A veteran Boston firefighter died Saturday night after falling from a third-story window while battling a three-alarm house fire in Dorchester, a loss that sent shock through a department that had already seen him save lives earlier in the day. Robert Kilduff Jr., 53, was fighting the blaze at 18 Treadway Road when he suffered severe injuries and was rushed to Boston Medical Center, where he was pronounced dead.
Fire officials said Kilduff had been working inside the home when he fell as crews tried to extinguish the fire, which broke out around 8 p.m. with five residents inside. By 8:15, heavy fire was reported at the house, and by 8:32 p.m. firefighters said it had been knocked down enough for aggressive interior and exterior attacks to continue. The fire spread through all three floors and burned through the roof, forcing crews to use multiple ground and aerial ladders to keep flames from reaching nearby homes.

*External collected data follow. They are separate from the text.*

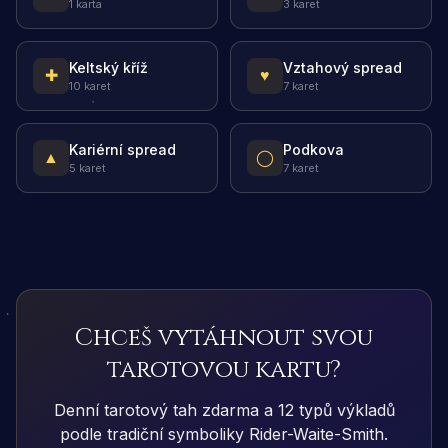
1 karta
3 karet
Keltský kříž
Vztahový spread
✚
♥
10 karet
7 karet
Kariérní spread
Podkova
▲
◯
5 karet
7 karet
Chceš vytáhnout svou
tarotovou kartu?
Denní tarotový tah zdarma a 12 typů výkladů
podle tradiční symboliky Rider-Waite-Smith.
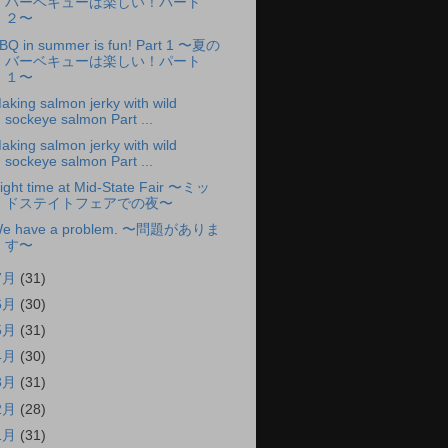
バーベキューは楽しい！パート
２〜
BQ in summer is fun! Part 1 〜夏の
バーベキューは楽しい！パート
１〜
aking salmon jerky with wild
sockeye salmon Part ...
aking salmon jerky with wild
sockeye salmon Part ...
ight time at Mid-State Fair 〜ミッ
ドステイトフェアでの夜〜
e have a problem. 〜問題がありま
す〜
7月
(31)
6月
(30)
5月
(31)
4月
(30)
3月
(31)
2月
(28)
1月
(31)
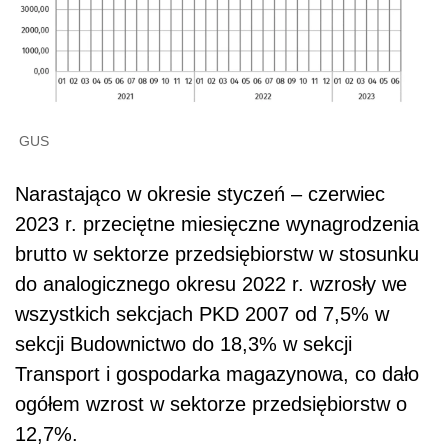
GUS
Narastająco w okresie styczeń – czerwiec
2023 r. przeciętne miesięczne wynagrodzenia
brutto w sektorze przedsiębiorstw w stosunku
do analogicznego okresu 2022 r. wzrosły we
wszystkich sekcjach PKD 2007 od 7,5% w
sekcji Budownictwo do 18,3% w sekcji
Transport i gospodarka magazynowa, co dało
ogółem wzrost w sektorze przedsiębiorstw o
12,7%.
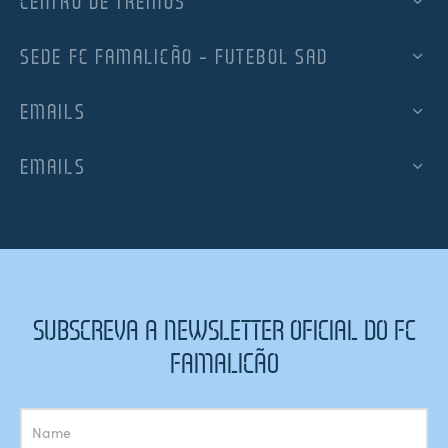
CENTRO DE TREINOS
SEDE FC FAMALICÃO – FUTEBOL SAD
EMAILS
EMAILS
SUBSCREVA A NEWSLETTER OFICIAL DO FC
FAMALICÃO
Subscrição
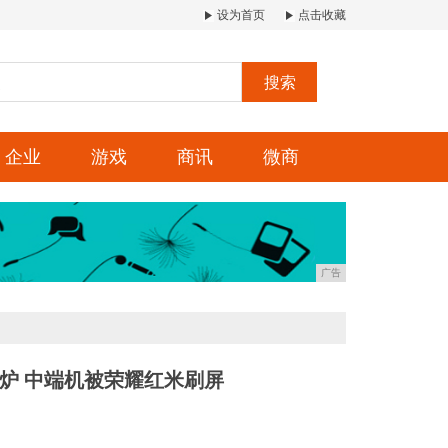
设为首页
点击收藏
搜索
企业
游戏
商讯
微商
广告
出炉 中端机被荣耀红米刷屏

Kilduff was a 24-year veteran of the Boston Fire Department assigned to Rescue Company 2 and was the first Boston firefighter to die in the line of duty in more than a decade. He lived in West Roxbury, was a U.S. Marine veteran, a father of two and a third-generation firefighter. Earlier on Saturday, he rescued someone during a train incident. Over a month ago, he helped save the life of a fellow firefighter who suffered cardiac arrest while battling another fire, accompanying him to the hospital and performing CPR.
Boston Fire Commissioner Rodney Marshall described Kilduff as a firefighter’s firefighter and said the loss would stay with the department for a long time. He also said there is no routine fire and no routine call, and that firefighters are never truly safe until they get home. Union leader Sam Dillon said Local 718 lost one of its best, calling Kilduff a friend, a brother and a dedicated family man. Boston Mayor Michelle Wu said Kilduff came from a family of firefighters and held the calling as the highest duty to serve and protect, adding that because of his actions, every resident came out of the flames safe and sound.
The fire left a city mourning one of its most respected firefighters, but it also underlined the daily risk that comes with work many people never see up close. For Boston, the immediate question now is not whether Kilduff gave everything to the job. It is how a firefighter who had spent the day saving others became the department’s latest line-of-duty death just hours later.